Source document:
········
$g(x) = \begin{cases} 2x, & 0 \leq x<1 \\ 6-x, & 1\leq x <2 \\ 0, & otherwise\end{cases}$

Plotting this, we get following

However, in order to be indeed probability density function condition $\int_{-\infty}^{+\infty} g(x)dx =1$ must be fulfilled. In our case,

$\int_0^1(2x)dx + \int_1^2(6-x)dx = x^2|_0^1 + 6x|_1^2 - \frac{x^2}{2}|_1^2 = 1 +6 -2 - 0.5 = 4.5.$

In such case, g(x) should be normalized, namely $\tilde{g}(x) = g(x)/4.5$.

In order to find $P(X \leq3)$ we need to integrate $\tilde{g}(x)$ from $-\infty$ to 3 or, what is the same, find the area below the (normalized) plot. Since for $x \geq 3$ $\tilde{g}(x) =0$, integration from $-\infty$ to 3 is the same as integration from $-\infty$ to $+\infty$. The last one we already did above.
········
Outline records:
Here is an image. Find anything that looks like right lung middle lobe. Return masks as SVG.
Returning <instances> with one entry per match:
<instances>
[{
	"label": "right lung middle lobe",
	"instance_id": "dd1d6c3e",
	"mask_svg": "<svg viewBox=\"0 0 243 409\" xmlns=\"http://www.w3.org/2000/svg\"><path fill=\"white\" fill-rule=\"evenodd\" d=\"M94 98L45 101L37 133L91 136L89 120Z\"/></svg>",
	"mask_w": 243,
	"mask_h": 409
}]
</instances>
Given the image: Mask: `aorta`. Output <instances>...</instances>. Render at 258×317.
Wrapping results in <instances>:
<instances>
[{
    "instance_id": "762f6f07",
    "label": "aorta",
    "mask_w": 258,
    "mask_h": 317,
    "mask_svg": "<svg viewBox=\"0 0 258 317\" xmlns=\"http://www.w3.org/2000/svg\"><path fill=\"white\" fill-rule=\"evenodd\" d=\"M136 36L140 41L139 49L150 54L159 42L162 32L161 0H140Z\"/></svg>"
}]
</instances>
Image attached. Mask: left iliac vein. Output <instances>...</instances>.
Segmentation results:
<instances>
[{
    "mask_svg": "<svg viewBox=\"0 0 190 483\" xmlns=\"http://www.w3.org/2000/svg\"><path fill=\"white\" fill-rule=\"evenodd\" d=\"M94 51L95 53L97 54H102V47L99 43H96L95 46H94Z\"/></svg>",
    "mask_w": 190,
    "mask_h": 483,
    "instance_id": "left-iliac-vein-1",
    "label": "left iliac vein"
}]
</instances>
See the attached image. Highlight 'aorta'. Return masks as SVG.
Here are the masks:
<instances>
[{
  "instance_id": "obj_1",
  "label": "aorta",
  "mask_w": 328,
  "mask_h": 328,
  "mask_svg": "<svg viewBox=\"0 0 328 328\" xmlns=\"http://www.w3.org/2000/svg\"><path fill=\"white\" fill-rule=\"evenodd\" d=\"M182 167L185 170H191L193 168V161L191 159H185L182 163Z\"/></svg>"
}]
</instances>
········
Written task A:
Answer these about the density-normalization text:
(i) On what interval is g(x) equal to 6 − x?
(ii) What total does the integral of g(x) over its nonzero intervals come to?
(iii) According to the text, why is integrating the normalized function from −∞ to 3 the same as integrating it from −∞ to +∞?
Written task B: Carry on the density-normalization text from the point where it stops.
The records have nothing to do with the density-normalization text.

Reply A:
(i) 1 ≤ x < 2
(ii) 4.5
(iii) Because the normalized function equals 0 for x ≥ 3.

Reply B:
$P(X \leq 3) = \int_{-\infty}^3 g(x)dx =\frac{\int_{-\infty}^3 \tilde{g}(x)dx }{4.5} = \frac{\int_{-\infty}^{+\infty}\tilde{g}(x)dx }{4.5} = 1$.

Alternative approach: $P(X \leq 3) = 1 - P(X \geq 3) = 1$, since for $x \geq 3$ $g(x) =0$ and integral of it is 0 too.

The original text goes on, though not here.